Our space is personal, and even in public touch is mostly a private matter. We learn how to touch ourselves, who else to touch, why and when. We break the rules, or we flaunt them. Mostly these rules are about sex and desire and emotion, about propriety and boundaries.

But touching is a language. There are many parts of it we leave out of our human curriculum, as if we should only teach the canon. We learn about fighting, hurting one another, physical cruelty. We are told about all the sex we should be having, whether single or otherwise relationship-ed, and how we should be having it. We are told much less about the ways in which it is so hard for humans to live without some kind of physical affection.

Often when I take the train, I watch the other passengers. They are distracted by music, phones, books. They are asleep. They do their makeup or stare out the window. I think about them, their faces at times unwittingly open, and I wonder: what if one of them has spent a lifetime without some kind of physical affection? What if no one has ever touched her in a way that made her feel tended to, enveloped, loved?

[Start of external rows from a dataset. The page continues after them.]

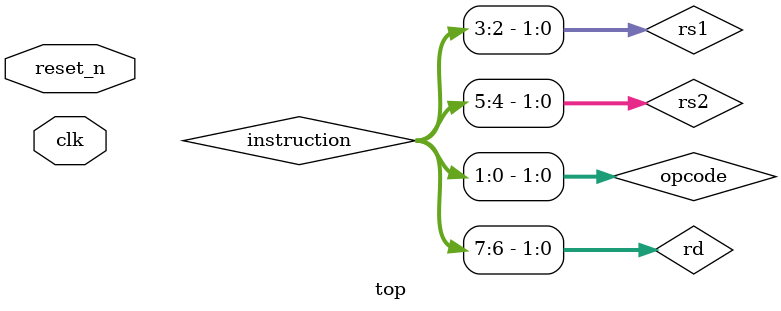
<source format=sv>
`timescale 1ns / 1ps


module top (
    input logic clk,
    input logic reset_n

    );
    localparam PROG_VALUE = 3;
    localparam IMEM_DEPTH = 4;
//    localparam REGF_WIDTH = 16;
    localparam ALU_WIDTH = 16;
    
    // PROGRAM COUNTER
    logic [$clog2(PROG_VALUE)-1:0] prog_count;
    
    program_counter #(.PROG_VALUE(PROG_VALUE)) prog_counter (
        .clk(clk),
        .reset_n(reset_n),
        .count(prog_count)
    );
    
    // INSTRUCTION MEMORY
    logic [7:0] instruction;
    
    instruction_memory #(.IMEM_DEPTH(IMEM_DEPTH), .PROG_VALUE(PROG_VALUE)) inst_memory(
        .clk(clk),
        .program_count(prog_count),
        .instruction(instruction)
    );
    
    // ALU
    logic [1:0] opcode;
    logic [ALU_WIDTH-1:0] op1, op2, alu_result;
    
    assign opcode = instruction[1:0];
    
    alu #(.ALU_WIDTH(ALU_WIDTH)) alu_inst (
        .op1(op1),
        .op2(op2),
        .alu_op(opcode),
        .alu_result(alu_result)
    );
    
    // REGISTER FILE
    logic [1:0] rs1, rs2, rd;

    assign rs1 = instruction[3:2];
    assign rs2 = instruction[5:4];
    assign rd = instruction[7:6];
    
    register_file#(.REGF_WIDTH(ALU_WIDTH)) reg_file(  
        .clk(clk),    
        .write_en(1'b1),    
        .write_addr(rd),    
        .write_data(alu_result),
        .read_addr1(rs1),  
        .read_addr2(rs2),  
        .read_data1(op1),  
        .read_data2(op2)  
    );

endmodule

</source>
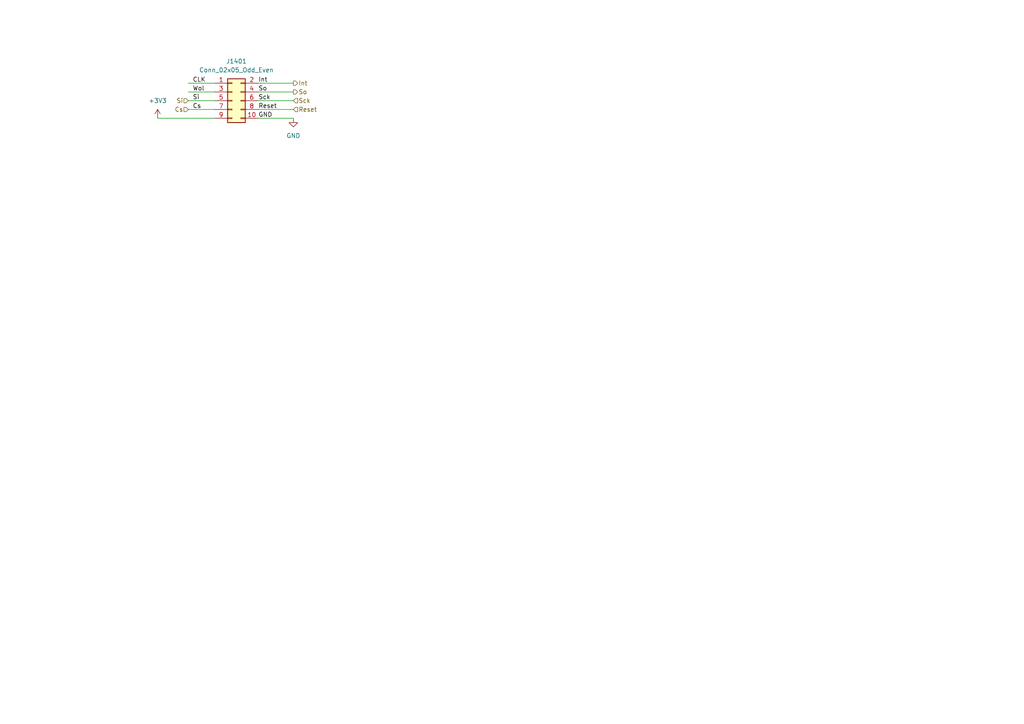
<source format=kicad_sch>
(kicad_sch (version 20211123) (generator eeschema)

  (uuid 3fac1ffd-dad4-476c-b799-25824aef20cf)

  (paper "A4")

  (title_block
    (title "ESP32 Relaiskarte")
    (date "2022-03-21")
    (rev "0.0.1")
    (company "makerspace Bocholt")
    (comment 1 "+ optionale Servo Ansteuerung")
    (comment 2 "+ optionale Lan Karte")
    (comment 4 "Frank Tobergte")
  )

  


  (wire (pts (xy 74.93 34.29) (xy 85.09 34.29))
    (stroke (width 0) (type default) (color 0 0 0 0))
    (uuid 04f9c410-7636-401d-9ebb-c35ae6382bdf)
  )
  (wire (pts (xy 74.93 26.67) (xy 85.09 26.67))
    (stroke (width 0) (type default) (color 0 0 0 0))
    (uuid 0841daad-119a-4adb-a749-b6aa667dd7c8)
  )
  (wire (pts (xy 74.93 29.21) (xy 85.09 29.21))
    (stroke (width 0) (type default) (color 0 0 0 0))
    (uuid 63f92404-3f6a-446c-8090-3038857c8d54)
  )
  (wire (pts (xy 54.61 24.13) (xy 62.23 24.13))
    (stroke (width 0) (type default) (color 0 0 0 0))
    (uuid 6e8f654f-3f23-4336-af6c-2b78ed5fcffb)
  )
  (wire (pts (xy 74.93 24.13) (xy 85.09 24.13))
    (stroke (width 0) (type default) (color 0 0 0 0))
    (uuid 7b5f3f21-83bb-4072-86a4-298d1e73fe9b)
  )
  (wire (pts (xy 74.93 31.75) (xy 85.09 31.75))
    (stroke (width 0) (type default) (color 0 0 0 0))
    (uuid 7d82f212-87ae-49b5-a858-754db4d63e71)
  )
  (wire (pts (xy 54.61 29.21) (xy 62.23 29.21))
    (stroke (width 0) (type default) (color 0 0 0 0))
    (uuid 9deafbcc-0af2-4d1f-b02d-f299b5fa6274)
  )
  (wire (pts (xy 54.61 26.67) (xy 62.23 26.67))
    (stroke (width 0) (type default) (color 0 0 0 0))
    (uuid bfc0f578-4078-411f-9954-16365ddf85d8)
  )
  (wire (pts (xy 54.61 31.75) (xy 62.23 31.75))
    (stroke (width 0) (type default) (color 0 0 0 0))
    (uuid d1e6e2eb-7008-4676-a994-18bb57665d3b)
  )
  (wire (pts (xy 45.72 34.29) (xy 62.23 34.29))
    (stroke (width 0) (type default) (color 0 0 0 0))
    (uuid f58070a6-00df-4244-8883-326904a3283a)
  )

  (label "Si" (at 55.88 29.21 0)
    (effects (font (size 1.27 1.27)) (justify left bottom))
    (uuid 01b32e80-4e21-4f86-8ac1-27abfae23658)
  )
  (label "So" (at 74.93 26.67 0)
    (effects (font (size 1.27 1.27)) (justify left bottom))
    (uuid 06e0378d-0802-4ff1-bc1a-85f138397517)
  )
  (label "Cs" (at 55.88 31.75 0)
    (effects (font (size 1.27 1.27)) (justify left bottom))
    (uuid 17a36161-8793-4ae3-9bc8-5e2a903bb378)
  )
  (label "Reset" (at 74.93 31.75 0)
    (effects (font (size 1.27 1.27)) (justify left bottom))
    (uuid 1c5c15fa-4e3f-4892-9561-a946967ad7c1)
  )
  (label "CLK" (at 55.88 24.13 0)
    (effects (font (size 1.27 1.27)) (justify left bottom))
    (uuid 54af2b89-229f-4682-94dd-173bf5632051)
  )
  (label "Sck" (at 74.93 29.21 0)
    (effects (font (size 1.27 1.27)) (justify left bottom))
    (uuid 950ad6fb-96d2-437c-98b2-6465abbddcb7)
  )
  (label "Wol" (at 55.88 26.67 0)
    (effects (font (size 1.27 1.27)) (justify left bottom))
    (uuid b91d1fe8-c1a1-4ed9-8840-4f0b7401554c)
  )
  (label "GND" (at 74.93 34.29 0)
    (effects (font (size 1.27 1.27)) (justify left bottom))
    (uuid c5eb055d-d792-407e-be11-cdfb358264b5)
  )
  (label "Int" (at 74.93 24.13 0)
    (effects (font (size 1.27 1.27)) (justify left bottom))
    (uuid e7e76484-44a3-434c-a2a2-90d40031dbfa)
  )

  (hierarchical_label "So" (shape output) (at 85.09 26.67 0)
    (effects (font (size 1.27 1.27)) (justify left))
    (uuid 00cf5cd6-6352-4ecd-9e35-417d88e8c660)
  )
  (hierarchical_label "Int" (shape output) (at 85.09 24.13 0)
    (effects (font (size 1.27 1.27)) (justify left))
    (uuid 1e3aa0e9-23c7-4a4f-8055-3fc31c319208)
  )
  (hierarchical_label "Sck" (shape input) (at 85.09 29.21 0)
    (effects (font (size 1.27 1.27)) (justify left))
    (uuid 4e0bef99-39db-445c-a84c-f54440c5149f)
  )
  (hierarchical_label "Si" (shape input) (at 54.61 29.21 180)
    (effects (font (size 1.27 1.27)) (justify right))
    (uuid 6ebe6d63-4056-48e8-9eff-d825f638146f)
  )
  (hierarchical_label "Cs" (shape input) (at 54.61 31.75 180)
    (effects (font (size 1.27 1.27)) (justify right))
    (uuid 7697919f-6419-43a7-b7e4-faada51a4190)
  )
  (hierarchical_label "Reset" (shape input) (at 85.09 31.75 0)
    (effects (font (size 1.27 1.27)) (justify left))
    (uuid fb47cdd4-a339-49f1-8c1c-8b08ba07d03a)
  )

  (symbol (lib_id "power:GND") (at 85.09 34.29 0) (unit 1)
    (in_bom yes) (on_board yes) (fields_autoplaced)
    (uuid 0635105a-4279-41fa-8671-05374d9628ac)
    (property "Reference" "#PWR0101" (id 0) (at 85.09 40.64 0)
      (effects (font (size 1.27 1.27)) hide)
    )
    (property "Value" "GND" (id 1) (at 85.09 39.37 0))
    (property "Footprint" "" (id 2) (at 85.09 34.29 0)
      (effects (font (size 1.27 1.27)) hide)
    )
    (property "Datasheet" "" (id 3) (at 85.09 34.29 0)
      (effects (font (size 1.27 1.27)) hide)
    )
    (pin "1" (uuid 84d531ea-1cb2-489f-bf88-0b44a02b77dd))
  )

  (symbol (lib_id "power:+3.3V") (at 45.72 34.29 0) (unit 1)
    (in_bom yes) (on_board yes) (fields_autoplaced)
    (uuid 13d1db83-c817-49c7-a180-de3dec8b3297)
    (property "Reference" "#PWR0102" (id 0) (at 45.72 38.1 0)
      (effects (font (size 1.27 1.27)) hide)
    )
    (property "Value" "+3.3V" (id 1) (at 45.72 29.21 0))
    (property "Footprint" "" (id 2) (at 45.72 34.29 0)
      (effects (font (size 1.27 1.27)) hide)
    )
    (property "Datasheet" "" (id 3) (at 45.72 34.29 0)
      (effects (font (size 1.27 1.27)) hide)
    )
    (pin "1" (uuid 4a97e088-638e-4cc2-b944-0f5b6c7f9a26))
  )

  (symbol (lib_id "Connector_Generic:Conn_02x05_Odd_Even") (at 67.31 29.21 0) (unit 1)
    (in_bom yes) (on_board yes) (fields_autoplaced)
    (uuid efae06d0-f058-49c3-9659-c1fff23b3b17)
    (property "Reference" "J1401" (id 0) (at 68.58 17.78 0))
    (property "Value" "Conn_02x05_Odd_Even" (id 1) (at 68.58 20.32 0))
    (property "Footprint" "Connector_PinSocket_2.54mm:PinSocket_2x05_P2.54mm_Vertical" (id 2) (at 67.31 29.21 0)
      (effects (font (size 1.27 1.27)) hide)
    )
    (property "Datasheet" "~" (id 3) (at 67.31 29.21 0)
      (effects (font (size 1.27 1.27)) hide)
    )
    (pin "1" (uuid e3a4a393-6c71-4765-a4d6-d68e43bab2f7))
    (pin "10" (uuid 0d00cd83-51ae-4cba-bbf9-4f5fd2dcee89))
    (pin "2" (uuid 0ea1709b-d76e-463c-b8d6-d50cb8eb368b))
    (pin "3" (uuid c6921a82-c5a1-4a63-87da-a7597afade27))
    (pin "4" (uuid 57786e26-9867-44b8-9810-869d646bcd53))
    (pin "5" (uuid e20a3afc-5755-46af-a7f4-d93799dbdc43))
    (pin "6" (uuid 94592d85-fa4f-42c2-a1e3-e0c76dd972fb))
    (pin "7" (uuid c5dcd122-c734-4965-bd4a-69f6d80a0ede))
    (pin "8" (uuid c6dc25d3-cff6-4905-8474-09ee1acc81f2))
    (pin "9" (uuid 35d3ab8c-bd8a-4f28-90ac-f477275fbc07))
  )
)

</source>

Once, in a chat with a friend, I joked “carbs are like a hug for your insides.” We laughed about this for days.

A month or so ago someone said to me, “I’m not very good at holding hands. I have a lot of nervous energy. But I’ll try.” Whether he’ll get better is no longer my guess, but I think about this from time to time.

We learn to touch by experience. I spent many years doing that backwards dance, thinking I would find love and affection through sex. The truth is things rarely work out that way. But the truth is we don’t always find sex through love and affection either. The truth is deeper than this. The truth is, like my contorted self in yoga, that we are all telling ourselves witches’ secrets.

I want someone to hold my hand. Perhaps some, like the man from a month ago, want something else. Or perhaps most of us don’t want to be touched at all, because then we would have to know how we feel.

I want to start over, to confess myself a beginner, to allow someone to touch me with kindness and to feel myself crumble beneath it, no matter how much I want to pull my body away. I want to do this wrong so I can learn to speak it right.